Advantages of Lagrangian Mechanics over Newtonian Mechanics

Here, I'm going to pose a very serious list of doubts I have on Lagrangian Mechanics.

• 
  

  Can we learn Lagrangian Mechanics without studying Newtonian Mechanics?

  
  


• 
  
  

  Does Lagrangian help in solving problems easily, which generally seem to be complicated with Newtonian laws?

  
  


• 
  

  Does Lagrangian make problem solving faster?

  
  

Answer

It is necessary to study Newtonian mechanics to truly understand Lagrangian mechanics since its underlying foundation is Newtonian mechanics. It is essentially a different formulation of the same thing. In a way when doing Lagrangian mechanics you are still doing Newtonian mechanics just in the way of energy. For example, under Lagrangian mechanics, say we have a particle with some kinetic energy, ${T=\frac{1}{2}m\dot{q}^{2}}$, that is in a gravitational field, $V=mgq$. Our Lagrangian is defined as $L=T-V$, so using the Euler-Lagrange equation, ${\frac{d}{dt}\frac{\partial L}{\partial \dot{q}}-\frac{\partial L}{\partial q}=0}$, we would get $m\ddot{q}+mg=0$, which you can see is just Newton's usual sum of forces telling us in this case that the acceleration, $\ddot{q}$, here is just due to gravitational acceleration, $g$.

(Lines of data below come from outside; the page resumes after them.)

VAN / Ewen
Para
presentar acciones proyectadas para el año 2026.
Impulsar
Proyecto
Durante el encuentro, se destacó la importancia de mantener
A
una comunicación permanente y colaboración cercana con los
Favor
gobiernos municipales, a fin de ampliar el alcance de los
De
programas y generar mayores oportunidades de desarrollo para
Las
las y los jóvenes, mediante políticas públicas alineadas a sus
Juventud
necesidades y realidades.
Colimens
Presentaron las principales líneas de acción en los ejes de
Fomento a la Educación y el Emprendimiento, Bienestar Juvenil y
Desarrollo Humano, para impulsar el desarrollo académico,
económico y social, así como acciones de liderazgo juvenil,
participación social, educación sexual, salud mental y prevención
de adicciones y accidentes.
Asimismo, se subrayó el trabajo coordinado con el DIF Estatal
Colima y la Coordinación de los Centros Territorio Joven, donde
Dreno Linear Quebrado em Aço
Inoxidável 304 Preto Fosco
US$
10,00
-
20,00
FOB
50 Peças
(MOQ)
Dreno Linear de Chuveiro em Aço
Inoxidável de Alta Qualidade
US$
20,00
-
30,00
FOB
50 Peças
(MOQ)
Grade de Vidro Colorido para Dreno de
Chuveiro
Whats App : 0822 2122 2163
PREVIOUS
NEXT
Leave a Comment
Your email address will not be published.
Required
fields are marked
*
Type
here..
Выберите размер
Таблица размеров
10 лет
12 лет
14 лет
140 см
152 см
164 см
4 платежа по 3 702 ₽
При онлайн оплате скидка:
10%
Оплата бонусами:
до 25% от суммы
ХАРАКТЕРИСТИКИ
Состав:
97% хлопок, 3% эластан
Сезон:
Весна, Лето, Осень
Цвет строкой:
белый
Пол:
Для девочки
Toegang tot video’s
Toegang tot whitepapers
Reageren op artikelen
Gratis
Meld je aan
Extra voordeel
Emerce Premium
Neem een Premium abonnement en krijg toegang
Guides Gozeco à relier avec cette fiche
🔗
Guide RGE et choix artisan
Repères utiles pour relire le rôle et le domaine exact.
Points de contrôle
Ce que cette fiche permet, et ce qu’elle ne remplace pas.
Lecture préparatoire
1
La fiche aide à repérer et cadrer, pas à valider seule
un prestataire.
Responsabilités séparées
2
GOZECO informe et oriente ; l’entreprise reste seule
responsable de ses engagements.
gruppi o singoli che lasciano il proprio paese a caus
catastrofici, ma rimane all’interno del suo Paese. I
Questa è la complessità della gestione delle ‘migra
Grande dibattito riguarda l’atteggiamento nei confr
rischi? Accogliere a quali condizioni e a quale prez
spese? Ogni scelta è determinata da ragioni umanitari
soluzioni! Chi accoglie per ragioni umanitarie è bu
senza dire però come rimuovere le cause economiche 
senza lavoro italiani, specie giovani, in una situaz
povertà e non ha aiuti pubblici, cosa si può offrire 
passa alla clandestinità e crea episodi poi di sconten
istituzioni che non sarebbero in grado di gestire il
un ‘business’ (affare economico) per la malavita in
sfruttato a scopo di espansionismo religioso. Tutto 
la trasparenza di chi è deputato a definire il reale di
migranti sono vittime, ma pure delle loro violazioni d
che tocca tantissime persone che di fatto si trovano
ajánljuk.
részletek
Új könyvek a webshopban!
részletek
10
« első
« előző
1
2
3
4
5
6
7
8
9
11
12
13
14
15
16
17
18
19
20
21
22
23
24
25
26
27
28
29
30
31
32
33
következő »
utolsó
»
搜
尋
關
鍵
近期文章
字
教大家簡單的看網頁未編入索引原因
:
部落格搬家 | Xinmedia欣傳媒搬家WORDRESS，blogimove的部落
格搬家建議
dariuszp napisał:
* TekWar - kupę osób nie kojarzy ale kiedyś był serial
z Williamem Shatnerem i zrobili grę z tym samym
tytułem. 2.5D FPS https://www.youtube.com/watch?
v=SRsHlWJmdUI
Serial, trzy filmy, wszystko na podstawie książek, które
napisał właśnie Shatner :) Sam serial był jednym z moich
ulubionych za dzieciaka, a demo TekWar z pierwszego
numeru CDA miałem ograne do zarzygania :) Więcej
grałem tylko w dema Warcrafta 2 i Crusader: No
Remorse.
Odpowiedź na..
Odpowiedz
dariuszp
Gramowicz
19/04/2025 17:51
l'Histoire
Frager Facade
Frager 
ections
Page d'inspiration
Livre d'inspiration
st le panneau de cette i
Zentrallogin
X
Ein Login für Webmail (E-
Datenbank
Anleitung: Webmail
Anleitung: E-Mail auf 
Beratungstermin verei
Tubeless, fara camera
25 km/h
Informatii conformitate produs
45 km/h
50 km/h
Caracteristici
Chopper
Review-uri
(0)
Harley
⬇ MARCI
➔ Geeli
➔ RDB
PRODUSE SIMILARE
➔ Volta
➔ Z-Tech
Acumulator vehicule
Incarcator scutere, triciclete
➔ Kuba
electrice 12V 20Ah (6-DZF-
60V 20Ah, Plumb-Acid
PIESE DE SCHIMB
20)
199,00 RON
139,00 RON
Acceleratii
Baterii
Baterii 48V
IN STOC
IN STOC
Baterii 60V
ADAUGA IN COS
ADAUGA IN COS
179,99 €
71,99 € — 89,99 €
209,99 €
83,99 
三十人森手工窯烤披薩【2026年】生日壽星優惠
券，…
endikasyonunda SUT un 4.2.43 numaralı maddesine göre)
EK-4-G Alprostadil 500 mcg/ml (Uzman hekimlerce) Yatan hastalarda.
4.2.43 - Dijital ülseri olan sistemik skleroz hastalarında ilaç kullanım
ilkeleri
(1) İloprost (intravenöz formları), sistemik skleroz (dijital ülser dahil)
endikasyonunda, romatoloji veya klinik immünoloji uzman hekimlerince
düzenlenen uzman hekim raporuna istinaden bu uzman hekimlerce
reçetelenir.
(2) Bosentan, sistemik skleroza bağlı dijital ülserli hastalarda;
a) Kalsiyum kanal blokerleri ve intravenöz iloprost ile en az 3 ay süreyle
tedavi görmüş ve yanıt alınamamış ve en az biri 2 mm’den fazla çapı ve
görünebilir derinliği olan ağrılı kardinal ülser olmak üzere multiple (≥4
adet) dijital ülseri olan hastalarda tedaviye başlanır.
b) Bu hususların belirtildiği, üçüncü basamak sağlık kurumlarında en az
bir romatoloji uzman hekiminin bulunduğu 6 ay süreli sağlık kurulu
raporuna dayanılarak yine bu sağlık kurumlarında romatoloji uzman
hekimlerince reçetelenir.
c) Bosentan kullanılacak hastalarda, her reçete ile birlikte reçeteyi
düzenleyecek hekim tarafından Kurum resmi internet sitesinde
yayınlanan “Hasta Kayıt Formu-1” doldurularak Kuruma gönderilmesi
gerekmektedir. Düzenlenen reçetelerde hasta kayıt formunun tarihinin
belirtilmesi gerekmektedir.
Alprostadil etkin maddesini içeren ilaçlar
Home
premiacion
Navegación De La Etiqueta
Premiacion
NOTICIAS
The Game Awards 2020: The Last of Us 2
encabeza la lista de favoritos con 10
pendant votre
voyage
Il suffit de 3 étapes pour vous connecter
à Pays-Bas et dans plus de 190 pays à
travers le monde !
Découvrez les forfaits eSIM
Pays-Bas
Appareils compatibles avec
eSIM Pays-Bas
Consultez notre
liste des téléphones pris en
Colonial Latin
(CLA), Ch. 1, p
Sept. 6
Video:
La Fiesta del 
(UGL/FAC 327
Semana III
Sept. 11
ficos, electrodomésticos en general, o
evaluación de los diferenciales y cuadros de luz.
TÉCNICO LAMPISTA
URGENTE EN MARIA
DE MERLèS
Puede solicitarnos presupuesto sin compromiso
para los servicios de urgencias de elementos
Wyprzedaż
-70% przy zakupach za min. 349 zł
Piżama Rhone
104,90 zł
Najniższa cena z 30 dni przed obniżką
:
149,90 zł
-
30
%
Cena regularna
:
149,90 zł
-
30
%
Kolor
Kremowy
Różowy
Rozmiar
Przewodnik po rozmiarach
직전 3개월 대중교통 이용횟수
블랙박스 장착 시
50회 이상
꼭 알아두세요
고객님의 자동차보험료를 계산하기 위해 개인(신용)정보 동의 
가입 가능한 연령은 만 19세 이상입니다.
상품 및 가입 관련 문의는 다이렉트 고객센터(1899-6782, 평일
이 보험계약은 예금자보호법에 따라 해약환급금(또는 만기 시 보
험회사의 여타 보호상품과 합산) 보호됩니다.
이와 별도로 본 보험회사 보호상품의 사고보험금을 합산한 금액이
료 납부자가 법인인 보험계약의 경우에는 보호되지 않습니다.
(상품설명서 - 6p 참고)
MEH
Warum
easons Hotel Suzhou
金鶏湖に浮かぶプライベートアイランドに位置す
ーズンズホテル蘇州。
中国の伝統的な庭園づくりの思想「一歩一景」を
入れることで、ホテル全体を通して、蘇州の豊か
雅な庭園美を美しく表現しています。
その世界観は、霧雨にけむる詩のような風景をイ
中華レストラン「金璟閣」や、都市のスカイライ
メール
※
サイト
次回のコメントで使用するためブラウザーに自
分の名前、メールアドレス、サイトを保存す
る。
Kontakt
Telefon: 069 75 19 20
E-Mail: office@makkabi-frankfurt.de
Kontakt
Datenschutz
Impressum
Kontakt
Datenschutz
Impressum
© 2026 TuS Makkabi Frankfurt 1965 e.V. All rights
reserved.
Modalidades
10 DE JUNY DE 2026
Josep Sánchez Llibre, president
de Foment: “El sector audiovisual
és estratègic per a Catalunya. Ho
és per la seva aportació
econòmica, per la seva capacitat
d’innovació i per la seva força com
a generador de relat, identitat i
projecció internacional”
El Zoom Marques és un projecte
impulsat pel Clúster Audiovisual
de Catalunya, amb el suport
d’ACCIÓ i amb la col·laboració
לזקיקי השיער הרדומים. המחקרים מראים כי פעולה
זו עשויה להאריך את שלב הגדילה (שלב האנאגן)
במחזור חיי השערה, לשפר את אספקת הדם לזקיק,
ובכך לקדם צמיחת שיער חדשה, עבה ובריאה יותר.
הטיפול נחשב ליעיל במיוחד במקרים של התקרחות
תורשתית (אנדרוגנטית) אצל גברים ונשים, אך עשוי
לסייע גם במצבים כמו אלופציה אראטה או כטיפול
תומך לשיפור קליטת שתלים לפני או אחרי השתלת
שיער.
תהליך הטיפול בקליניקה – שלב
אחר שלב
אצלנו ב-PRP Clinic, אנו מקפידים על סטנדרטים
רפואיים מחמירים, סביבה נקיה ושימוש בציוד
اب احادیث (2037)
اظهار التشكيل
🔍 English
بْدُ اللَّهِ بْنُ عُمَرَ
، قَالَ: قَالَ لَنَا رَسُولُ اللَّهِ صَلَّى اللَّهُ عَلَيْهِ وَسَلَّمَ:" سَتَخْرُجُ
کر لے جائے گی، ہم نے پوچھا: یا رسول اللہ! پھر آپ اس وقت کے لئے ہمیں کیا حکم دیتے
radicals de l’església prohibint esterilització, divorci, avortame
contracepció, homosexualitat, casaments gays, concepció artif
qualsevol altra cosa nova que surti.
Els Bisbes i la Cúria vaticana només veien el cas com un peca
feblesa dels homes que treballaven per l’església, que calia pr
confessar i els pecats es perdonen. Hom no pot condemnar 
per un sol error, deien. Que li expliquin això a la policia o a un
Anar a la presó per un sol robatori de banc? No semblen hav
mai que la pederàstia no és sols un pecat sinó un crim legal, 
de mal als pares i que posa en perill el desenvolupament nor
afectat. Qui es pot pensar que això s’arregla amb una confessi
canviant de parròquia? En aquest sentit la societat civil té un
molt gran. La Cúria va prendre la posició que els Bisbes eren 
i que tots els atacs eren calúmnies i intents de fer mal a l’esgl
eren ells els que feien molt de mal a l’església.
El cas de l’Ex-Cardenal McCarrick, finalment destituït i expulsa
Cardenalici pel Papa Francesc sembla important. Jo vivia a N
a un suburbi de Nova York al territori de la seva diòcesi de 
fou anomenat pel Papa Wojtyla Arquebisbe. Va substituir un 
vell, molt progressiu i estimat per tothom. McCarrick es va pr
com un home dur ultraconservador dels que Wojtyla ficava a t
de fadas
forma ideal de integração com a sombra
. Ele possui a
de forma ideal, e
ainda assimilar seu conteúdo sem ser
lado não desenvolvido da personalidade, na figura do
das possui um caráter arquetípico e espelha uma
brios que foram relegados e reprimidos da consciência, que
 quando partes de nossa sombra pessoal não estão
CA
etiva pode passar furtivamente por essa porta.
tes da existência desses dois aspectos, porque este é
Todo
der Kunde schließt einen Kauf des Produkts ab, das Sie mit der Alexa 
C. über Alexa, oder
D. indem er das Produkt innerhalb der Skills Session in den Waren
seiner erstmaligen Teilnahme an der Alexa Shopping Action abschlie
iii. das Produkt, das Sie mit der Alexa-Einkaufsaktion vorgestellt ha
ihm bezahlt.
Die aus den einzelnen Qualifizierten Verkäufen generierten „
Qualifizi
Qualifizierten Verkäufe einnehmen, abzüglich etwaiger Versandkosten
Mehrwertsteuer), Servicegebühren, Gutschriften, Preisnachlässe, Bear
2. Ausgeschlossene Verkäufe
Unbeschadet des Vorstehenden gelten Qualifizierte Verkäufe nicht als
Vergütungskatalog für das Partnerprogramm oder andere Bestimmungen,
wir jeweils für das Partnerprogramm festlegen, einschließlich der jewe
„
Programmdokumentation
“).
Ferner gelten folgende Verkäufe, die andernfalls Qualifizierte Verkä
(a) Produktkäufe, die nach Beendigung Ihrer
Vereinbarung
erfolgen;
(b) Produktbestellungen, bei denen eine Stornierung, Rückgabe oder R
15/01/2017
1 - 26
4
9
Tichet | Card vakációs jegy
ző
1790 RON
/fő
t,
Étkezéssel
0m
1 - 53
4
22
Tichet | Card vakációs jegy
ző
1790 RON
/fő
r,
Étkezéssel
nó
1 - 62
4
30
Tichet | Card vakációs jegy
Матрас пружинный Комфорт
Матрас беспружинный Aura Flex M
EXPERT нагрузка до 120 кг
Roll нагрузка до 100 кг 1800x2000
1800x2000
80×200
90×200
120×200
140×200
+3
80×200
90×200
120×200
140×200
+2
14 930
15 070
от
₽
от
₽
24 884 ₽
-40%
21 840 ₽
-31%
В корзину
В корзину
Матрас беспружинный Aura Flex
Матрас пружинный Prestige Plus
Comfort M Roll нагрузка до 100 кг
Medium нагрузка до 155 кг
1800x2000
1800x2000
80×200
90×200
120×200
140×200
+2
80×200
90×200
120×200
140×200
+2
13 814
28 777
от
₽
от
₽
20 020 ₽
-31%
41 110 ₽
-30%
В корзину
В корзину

While this may seem like a convoluted way of getting to the same thing, you can use a different example to solve for a much more complicated system like a double pendulum [pdf link] by both methods to drive the point of why Lagrangian mechanics is the method of choice.

You can see that Lagrange mechanics provides a much more elegant and direct way of solving these complicated systems especially if you start adding in damping or driving mechanisms.

One of the attractive aspects of Lagrangian mechanics is that it can solve systems much easier and quicker than would be by doing the way of Newtonian mechanics. In Newtonian mechanics for example, one must explicitly account for constraints. However, constraints can be bypassed in Lagrangian mechanics. You can also modify the Lagrange equations pretty easily as well if you want to account for something like a driving or dissipation forces.